EXERCISE INSTRUCTIONS => Search the entries for the word "пользователей". Copy every line where it turns up.

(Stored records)
____

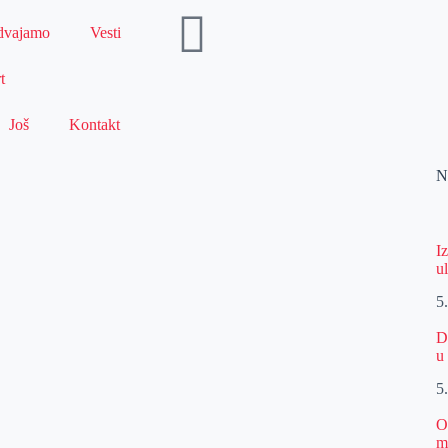
dvajamo
Vesti
t
Još
Kontakt
N
I
u
5
D
u
5
O
m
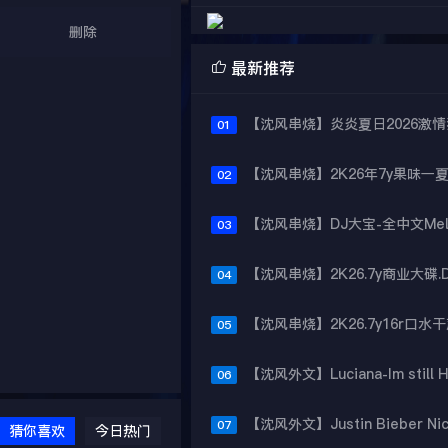
删除

最新推荐
01
02
03
04
05
06
07
猜你喜欢
今日热门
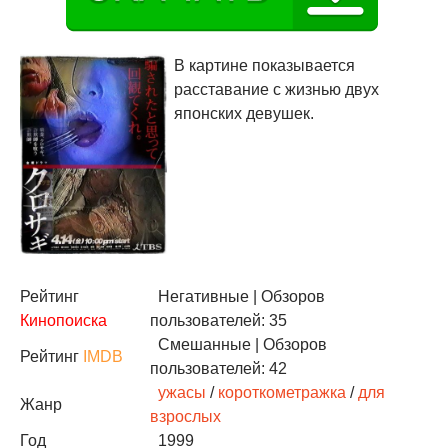
В картине показывается
расставание с жизнью двух
японских девушек.
Рейтинг
Негативные
| Обзоров
Кинопоиска
пользователей: 35
Смешанные
| Обзоров
Рейтинг
IMDB
пользователей: 42
ужасы
/
короткометражка
/
для
Жанр
взрослых
Год
1999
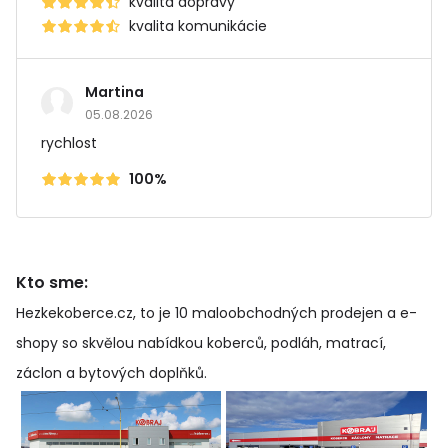
kvalita dopravy
kvalita komunikácie
Martina
05.08.2026
rychlost
100%
Kto sme:
Hezkekoberce.cz, to je 10 maloobchodných prodejen a e-
shopy so skvělou nabídkou koberců, podláh, matrací,
záclon a bytových doplňků
.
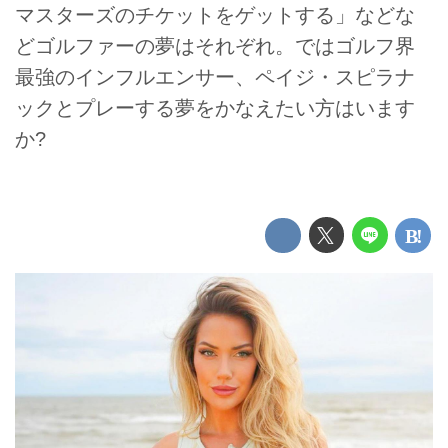
マスターズのチケットをゲットする」などな
どゴルファーの夢はそれぞれ。ではゴルフ界
最強のインフルエンサー、ペイジ・スピラナ
ックとプレーする夢をかなえたい方はいます
か?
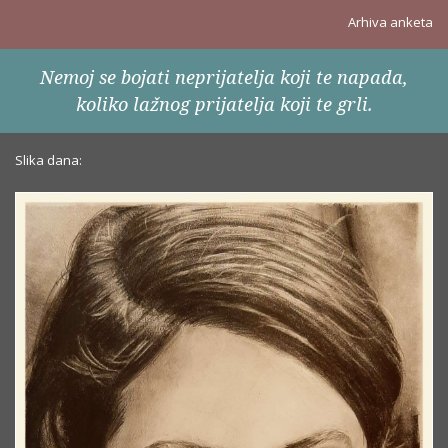
Arhiva anketa
Nemoj se bojati neprijatelja koji te napada,
koliko lažnog prijatelja koji te grli.
Slika dana:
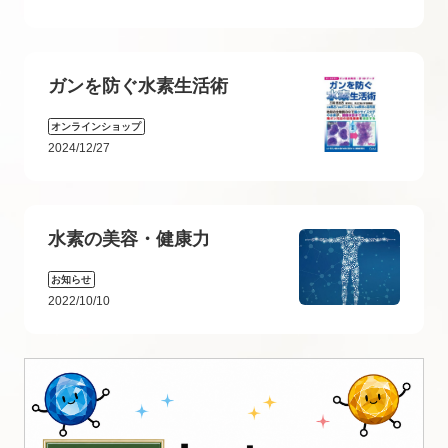
ガンを防ぐ水素生活術
オンラインショップ
2024/12/27
水素の美容・健康力
お知らせ
2022/10/10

____

RESULT OF THE EXERCISE =>
пользователей: 35
пользователей: 42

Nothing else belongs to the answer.